WHAT IS EXPECTED.
Update the lines from the start of the records through the line containing "género, inédito nestes" by replacing "domingo" with "sábado", keeping everything else unchanged, and give only those lines.

EXTRACTED RECORDS.

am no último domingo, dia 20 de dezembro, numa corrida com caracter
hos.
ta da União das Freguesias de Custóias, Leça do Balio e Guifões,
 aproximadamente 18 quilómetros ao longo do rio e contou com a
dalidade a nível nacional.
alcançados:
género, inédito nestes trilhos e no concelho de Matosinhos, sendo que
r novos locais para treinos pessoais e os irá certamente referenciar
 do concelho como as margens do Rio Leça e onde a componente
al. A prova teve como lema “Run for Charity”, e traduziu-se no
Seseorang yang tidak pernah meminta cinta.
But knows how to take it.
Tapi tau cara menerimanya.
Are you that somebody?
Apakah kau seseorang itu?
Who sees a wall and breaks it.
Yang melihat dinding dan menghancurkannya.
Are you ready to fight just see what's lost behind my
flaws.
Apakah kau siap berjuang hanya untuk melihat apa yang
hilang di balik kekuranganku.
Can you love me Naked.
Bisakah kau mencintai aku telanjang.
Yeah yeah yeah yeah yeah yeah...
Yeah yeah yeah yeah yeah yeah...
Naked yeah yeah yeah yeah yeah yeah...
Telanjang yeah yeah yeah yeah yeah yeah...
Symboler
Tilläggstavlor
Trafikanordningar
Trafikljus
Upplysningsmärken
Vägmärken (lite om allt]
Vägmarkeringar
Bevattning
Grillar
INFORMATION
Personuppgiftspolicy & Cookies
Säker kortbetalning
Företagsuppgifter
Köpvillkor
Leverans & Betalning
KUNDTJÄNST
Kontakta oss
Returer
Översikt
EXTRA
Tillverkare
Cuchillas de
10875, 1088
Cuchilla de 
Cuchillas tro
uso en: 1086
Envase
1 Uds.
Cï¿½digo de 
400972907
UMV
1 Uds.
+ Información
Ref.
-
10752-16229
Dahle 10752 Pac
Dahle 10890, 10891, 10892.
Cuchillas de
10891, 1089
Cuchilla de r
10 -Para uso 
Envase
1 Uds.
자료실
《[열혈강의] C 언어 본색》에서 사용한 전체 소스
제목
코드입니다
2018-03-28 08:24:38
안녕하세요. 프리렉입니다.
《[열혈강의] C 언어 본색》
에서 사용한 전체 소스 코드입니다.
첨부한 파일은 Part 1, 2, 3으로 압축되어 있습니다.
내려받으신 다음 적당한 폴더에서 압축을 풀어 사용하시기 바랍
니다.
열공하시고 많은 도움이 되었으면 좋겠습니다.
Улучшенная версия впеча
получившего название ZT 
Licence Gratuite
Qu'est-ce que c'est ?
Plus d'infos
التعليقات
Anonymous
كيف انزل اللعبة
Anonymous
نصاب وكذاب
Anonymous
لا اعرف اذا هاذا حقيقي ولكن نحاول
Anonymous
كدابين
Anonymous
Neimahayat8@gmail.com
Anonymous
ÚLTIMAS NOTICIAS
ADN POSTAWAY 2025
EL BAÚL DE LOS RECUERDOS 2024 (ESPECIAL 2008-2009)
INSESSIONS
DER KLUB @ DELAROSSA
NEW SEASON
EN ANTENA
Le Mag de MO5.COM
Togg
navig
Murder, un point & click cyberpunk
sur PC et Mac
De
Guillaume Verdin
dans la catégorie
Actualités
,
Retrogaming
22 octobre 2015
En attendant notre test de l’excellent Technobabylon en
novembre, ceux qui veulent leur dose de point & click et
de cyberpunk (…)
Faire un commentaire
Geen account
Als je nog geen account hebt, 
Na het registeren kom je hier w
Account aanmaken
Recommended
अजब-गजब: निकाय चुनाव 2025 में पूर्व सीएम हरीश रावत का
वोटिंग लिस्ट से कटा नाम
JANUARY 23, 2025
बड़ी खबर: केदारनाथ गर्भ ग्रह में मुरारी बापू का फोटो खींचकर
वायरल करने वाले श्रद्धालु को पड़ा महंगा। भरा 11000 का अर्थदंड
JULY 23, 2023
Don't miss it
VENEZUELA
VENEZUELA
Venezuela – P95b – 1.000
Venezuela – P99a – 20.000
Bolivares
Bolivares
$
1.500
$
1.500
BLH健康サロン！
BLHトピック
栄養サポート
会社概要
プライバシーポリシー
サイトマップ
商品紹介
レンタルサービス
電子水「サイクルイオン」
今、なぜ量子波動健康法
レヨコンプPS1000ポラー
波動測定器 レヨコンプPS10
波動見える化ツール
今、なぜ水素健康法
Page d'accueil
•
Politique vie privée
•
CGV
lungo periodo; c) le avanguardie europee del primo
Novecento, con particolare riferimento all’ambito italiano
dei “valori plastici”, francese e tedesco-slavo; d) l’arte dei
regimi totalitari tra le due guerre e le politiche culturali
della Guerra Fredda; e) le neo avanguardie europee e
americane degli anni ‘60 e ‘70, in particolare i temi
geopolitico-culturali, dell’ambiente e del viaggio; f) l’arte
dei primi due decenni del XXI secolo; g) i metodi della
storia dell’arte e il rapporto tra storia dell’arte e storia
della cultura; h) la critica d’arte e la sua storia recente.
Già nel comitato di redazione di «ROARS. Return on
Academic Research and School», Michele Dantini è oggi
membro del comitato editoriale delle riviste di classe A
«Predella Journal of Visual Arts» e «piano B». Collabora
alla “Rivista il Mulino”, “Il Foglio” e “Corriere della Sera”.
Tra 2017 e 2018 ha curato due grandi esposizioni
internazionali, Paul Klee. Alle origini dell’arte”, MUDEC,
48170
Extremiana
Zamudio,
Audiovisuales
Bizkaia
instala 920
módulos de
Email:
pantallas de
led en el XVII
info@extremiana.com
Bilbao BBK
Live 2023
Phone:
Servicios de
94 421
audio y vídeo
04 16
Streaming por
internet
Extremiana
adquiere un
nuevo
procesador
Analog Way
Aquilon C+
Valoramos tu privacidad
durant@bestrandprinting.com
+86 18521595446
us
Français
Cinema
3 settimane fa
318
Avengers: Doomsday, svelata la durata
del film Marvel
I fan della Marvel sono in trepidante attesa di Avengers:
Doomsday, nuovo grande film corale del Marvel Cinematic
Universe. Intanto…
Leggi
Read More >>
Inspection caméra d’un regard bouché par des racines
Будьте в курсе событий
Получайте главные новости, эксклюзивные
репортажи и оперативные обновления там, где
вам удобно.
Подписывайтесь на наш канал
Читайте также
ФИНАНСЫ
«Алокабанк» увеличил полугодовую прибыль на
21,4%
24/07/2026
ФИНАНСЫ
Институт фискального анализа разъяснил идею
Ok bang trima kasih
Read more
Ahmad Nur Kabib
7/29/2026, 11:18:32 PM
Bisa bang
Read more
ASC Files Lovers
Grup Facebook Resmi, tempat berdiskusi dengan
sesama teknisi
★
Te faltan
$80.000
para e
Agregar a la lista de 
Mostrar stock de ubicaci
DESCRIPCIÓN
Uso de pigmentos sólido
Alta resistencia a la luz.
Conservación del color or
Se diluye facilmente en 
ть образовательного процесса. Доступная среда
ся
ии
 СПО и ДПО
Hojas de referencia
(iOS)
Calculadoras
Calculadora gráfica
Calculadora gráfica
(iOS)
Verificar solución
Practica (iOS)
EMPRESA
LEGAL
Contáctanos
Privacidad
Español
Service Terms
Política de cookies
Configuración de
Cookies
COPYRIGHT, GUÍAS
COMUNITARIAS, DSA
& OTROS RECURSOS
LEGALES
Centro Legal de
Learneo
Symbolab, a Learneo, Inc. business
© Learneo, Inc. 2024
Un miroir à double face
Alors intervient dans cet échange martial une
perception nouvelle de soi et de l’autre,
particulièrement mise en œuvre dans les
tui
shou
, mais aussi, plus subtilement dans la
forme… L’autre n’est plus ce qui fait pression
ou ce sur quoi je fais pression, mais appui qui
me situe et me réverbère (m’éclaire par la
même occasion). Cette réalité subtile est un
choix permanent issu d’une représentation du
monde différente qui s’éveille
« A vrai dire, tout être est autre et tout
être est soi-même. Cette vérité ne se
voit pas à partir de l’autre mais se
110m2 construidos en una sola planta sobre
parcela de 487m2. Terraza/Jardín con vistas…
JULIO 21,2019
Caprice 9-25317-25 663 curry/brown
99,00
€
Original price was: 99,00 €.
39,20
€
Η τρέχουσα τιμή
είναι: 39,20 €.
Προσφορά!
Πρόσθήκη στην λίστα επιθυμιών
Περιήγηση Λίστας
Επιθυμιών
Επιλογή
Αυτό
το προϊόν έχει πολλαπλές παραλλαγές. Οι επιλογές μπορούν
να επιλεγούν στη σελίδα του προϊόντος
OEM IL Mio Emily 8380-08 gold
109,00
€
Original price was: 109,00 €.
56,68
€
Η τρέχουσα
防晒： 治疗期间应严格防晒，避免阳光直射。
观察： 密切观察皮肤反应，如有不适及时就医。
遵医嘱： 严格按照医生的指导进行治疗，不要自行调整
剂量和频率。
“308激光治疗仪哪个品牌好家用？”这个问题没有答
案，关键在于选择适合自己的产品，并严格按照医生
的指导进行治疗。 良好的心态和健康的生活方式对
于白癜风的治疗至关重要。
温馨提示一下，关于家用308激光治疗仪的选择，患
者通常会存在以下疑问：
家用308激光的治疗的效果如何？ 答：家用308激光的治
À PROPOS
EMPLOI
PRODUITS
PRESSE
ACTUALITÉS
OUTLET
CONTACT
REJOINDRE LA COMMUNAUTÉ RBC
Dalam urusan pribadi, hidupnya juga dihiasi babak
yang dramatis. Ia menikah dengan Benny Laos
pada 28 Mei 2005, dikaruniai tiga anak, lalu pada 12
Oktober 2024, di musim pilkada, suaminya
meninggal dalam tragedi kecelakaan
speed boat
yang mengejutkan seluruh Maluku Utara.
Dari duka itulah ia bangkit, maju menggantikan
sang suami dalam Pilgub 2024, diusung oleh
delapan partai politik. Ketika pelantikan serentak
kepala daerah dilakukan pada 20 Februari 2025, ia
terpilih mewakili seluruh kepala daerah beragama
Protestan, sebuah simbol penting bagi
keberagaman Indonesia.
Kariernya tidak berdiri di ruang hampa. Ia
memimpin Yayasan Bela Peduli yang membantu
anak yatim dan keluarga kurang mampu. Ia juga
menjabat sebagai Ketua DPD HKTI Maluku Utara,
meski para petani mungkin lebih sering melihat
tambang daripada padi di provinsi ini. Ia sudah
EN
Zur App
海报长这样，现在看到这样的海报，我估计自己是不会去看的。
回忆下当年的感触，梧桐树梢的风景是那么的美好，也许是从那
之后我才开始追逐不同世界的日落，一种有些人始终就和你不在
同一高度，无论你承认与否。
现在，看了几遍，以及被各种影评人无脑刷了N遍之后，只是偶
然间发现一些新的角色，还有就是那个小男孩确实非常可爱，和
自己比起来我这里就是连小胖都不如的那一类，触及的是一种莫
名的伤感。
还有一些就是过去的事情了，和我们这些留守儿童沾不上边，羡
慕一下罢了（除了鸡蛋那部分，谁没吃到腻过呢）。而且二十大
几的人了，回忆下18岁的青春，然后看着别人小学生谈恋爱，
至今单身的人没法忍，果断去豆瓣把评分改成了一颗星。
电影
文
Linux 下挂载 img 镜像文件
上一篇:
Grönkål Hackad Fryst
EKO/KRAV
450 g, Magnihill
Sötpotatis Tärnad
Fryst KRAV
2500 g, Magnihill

ANSWER SPACE.
am no último sábado, dia 20 de dezembro, numa corrida com caracter
hos.
ta da União das Freguesias de Custóias, Leça do Balio e Guifões,
 aproximadamente 18 quilómetros ao longo do rio e contou com a
dalidade a nível nacional.
alcançados:
género, inédito nestes trilhos e no concelho de Matosinhos, sendo que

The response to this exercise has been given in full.